- [Task item]:
Scan the entries for the word "Dedicated" and return every line that has it.

Saved data entries
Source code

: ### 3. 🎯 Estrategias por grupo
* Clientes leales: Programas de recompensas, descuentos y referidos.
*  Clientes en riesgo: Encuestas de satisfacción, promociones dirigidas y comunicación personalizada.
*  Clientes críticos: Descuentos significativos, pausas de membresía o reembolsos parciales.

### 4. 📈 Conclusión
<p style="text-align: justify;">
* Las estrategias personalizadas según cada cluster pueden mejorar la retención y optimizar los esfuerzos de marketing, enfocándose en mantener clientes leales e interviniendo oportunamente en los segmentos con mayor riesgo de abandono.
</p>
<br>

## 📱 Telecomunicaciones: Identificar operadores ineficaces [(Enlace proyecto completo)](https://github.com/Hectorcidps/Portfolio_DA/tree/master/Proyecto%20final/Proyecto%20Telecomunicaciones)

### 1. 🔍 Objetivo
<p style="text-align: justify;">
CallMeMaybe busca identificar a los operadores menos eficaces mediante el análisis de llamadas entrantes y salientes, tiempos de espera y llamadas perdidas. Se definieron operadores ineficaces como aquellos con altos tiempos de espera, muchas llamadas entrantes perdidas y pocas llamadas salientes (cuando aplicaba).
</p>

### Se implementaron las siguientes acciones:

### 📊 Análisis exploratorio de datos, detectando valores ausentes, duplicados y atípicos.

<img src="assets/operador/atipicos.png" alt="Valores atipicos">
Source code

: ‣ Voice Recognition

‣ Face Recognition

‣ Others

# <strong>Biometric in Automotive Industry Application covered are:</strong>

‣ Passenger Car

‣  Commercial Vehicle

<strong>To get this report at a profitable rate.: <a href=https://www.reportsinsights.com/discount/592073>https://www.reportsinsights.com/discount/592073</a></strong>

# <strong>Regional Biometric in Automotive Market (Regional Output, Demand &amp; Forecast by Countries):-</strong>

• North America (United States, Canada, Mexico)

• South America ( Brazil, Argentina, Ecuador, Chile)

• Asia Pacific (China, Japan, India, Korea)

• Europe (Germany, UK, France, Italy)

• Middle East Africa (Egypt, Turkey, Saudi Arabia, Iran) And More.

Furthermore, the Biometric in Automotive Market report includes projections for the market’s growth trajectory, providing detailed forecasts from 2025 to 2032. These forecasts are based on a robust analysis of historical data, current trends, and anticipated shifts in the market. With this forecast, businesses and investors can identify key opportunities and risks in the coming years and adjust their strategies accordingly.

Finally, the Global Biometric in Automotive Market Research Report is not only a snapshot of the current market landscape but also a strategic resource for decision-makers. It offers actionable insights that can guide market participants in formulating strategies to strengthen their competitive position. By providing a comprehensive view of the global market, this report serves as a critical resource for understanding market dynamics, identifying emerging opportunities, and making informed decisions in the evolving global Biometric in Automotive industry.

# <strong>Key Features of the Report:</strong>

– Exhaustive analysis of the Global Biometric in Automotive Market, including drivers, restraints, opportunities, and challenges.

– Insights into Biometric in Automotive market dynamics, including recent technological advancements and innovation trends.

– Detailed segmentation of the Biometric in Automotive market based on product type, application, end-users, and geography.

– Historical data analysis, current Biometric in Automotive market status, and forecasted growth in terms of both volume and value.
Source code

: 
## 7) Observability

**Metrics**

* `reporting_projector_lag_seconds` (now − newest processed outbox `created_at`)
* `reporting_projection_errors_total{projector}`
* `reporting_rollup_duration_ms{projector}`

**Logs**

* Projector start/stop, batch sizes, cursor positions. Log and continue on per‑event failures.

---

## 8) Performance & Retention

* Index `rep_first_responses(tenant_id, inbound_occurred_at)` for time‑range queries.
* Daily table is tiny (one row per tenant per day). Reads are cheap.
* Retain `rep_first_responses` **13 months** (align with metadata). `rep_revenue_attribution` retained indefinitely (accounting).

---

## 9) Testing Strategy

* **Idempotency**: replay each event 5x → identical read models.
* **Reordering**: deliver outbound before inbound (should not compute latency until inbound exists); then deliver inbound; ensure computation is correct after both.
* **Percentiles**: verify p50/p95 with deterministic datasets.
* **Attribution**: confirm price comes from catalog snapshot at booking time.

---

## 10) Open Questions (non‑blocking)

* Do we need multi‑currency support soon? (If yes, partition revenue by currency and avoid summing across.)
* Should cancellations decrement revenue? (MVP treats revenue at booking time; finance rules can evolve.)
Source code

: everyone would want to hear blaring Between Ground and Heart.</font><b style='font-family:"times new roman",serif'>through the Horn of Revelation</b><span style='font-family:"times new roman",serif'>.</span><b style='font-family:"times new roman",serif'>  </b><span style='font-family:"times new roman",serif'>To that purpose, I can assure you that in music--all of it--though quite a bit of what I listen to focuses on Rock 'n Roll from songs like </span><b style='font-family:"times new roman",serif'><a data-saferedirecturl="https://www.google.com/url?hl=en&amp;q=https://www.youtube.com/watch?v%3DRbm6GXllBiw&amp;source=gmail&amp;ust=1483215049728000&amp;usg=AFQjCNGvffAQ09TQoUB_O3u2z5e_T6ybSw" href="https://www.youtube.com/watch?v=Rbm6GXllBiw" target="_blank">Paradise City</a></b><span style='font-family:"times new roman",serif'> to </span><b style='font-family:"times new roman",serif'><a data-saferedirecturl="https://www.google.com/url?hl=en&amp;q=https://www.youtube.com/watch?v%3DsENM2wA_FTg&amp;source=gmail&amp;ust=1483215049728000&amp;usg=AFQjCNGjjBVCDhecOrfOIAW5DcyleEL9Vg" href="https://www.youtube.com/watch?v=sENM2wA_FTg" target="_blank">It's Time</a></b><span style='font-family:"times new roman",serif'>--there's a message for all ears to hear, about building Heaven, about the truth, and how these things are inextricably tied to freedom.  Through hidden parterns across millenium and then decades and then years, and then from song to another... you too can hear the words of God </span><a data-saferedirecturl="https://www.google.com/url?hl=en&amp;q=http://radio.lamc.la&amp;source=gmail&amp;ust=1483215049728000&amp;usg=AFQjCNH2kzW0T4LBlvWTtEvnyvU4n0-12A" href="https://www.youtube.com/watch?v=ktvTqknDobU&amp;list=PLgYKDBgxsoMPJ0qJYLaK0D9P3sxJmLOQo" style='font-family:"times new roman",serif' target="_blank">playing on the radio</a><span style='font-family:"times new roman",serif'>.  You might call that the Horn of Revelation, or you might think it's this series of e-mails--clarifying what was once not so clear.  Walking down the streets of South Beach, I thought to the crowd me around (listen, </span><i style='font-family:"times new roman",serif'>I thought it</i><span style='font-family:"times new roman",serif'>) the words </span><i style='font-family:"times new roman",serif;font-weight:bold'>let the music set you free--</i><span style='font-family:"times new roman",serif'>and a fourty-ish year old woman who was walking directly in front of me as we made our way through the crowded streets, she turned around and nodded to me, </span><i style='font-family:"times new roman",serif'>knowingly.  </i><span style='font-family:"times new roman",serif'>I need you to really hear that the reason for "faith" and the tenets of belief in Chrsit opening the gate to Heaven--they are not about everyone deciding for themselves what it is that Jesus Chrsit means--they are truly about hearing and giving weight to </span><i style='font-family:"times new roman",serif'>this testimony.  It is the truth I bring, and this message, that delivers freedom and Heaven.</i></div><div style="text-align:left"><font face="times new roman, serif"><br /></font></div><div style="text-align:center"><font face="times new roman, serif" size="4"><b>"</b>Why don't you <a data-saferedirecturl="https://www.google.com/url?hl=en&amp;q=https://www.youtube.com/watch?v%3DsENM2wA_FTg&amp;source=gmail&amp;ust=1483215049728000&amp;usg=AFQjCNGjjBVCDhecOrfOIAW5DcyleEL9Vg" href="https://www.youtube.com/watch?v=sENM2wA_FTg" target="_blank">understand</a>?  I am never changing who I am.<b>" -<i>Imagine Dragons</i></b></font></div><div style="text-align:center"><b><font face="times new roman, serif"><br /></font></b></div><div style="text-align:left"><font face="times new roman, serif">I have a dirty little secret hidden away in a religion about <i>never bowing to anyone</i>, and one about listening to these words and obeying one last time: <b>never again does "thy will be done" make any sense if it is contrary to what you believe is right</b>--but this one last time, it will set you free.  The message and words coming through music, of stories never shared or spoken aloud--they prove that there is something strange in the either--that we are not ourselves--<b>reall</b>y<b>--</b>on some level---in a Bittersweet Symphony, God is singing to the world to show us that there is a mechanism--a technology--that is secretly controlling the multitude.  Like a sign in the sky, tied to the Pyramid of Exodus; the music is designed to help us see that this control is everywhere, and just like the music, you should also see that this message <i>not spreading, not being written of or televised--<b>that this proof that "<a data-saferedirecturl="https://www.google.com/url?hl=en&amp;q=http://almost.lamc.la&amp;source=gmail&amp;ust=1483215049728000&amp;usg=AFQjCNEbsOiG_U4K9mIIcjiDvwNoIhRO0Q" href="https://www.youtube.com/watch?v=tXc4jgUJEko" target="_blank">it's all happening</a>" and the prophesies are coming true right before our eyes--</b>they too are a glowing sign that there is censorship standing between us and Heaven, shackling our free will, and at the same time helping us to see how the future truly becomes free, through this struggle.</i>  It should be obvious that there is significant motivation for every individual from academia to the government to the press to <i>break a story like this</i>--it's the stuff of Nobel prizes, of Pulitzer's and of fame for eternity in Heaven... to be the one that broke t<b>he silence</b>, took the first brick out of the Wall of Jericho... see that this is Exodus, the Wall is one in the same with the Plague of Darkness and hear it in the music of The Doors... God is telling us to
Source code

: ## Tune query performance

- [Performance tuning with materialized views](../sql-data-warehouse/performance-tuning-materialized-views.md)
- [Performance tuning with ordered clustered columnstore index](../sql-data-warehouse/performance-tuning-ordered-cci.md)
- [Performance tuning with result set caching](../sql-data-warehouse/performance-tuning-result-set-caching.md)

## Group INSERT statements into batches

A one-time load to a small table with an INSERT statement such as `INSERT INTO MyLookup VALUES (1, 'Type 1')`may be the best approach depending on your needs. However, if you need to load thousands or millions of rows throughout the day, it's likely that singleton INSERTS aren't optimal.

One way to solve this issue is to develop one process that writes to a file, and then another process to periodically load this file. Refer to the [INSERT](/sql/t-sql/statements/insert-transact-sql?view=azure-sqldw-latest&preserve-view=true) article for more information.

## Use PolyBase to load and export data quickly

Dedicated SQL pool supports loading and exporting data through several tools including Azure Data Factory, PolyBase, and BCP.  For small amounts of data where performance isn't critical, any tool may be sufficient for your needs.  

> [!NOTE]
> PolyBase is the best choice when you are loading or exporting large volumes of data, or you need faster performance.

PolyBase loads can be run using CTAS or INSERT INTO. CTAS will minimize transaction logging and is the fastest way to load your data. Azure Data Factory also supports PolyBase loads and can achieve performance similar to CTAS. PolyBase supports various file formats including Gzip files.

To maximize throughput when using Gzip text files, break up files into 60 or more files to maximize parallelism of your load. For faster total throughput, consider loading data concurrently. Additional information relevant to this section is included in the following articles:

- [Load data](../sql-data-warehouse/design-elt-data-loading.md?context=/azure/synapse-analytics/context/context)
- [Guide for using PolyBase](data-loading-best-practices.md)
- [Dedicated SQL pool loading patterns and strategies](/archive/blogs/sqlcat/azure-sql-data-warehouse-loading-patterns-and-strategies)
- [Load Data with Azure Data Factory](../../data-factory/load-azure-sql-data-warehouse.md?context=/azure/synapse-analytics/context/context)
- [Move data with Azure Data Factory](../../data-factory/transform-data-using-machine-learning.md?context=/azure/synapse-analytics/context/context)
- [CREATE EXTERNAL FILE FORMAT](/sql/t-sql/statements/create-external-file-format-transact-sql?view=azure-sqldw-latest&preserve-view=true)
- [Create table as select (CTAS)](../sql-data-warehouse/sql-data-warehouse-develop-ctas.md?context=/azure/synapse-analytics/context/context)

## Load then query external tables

- [Exercise result]:
Dedicated SQL pool supports loading and exporting data through several tools including Azure Data Factory, PolyBase, and BCP.  For small amounts of data where performance isn't critical, any tool may be sufficient for your needs.  
- [Dedicated SQL pool loading patterns and strategies](/archive/blogs/sqlcat/azure-sql-data-warehouse-loading-patterns-and-strategies)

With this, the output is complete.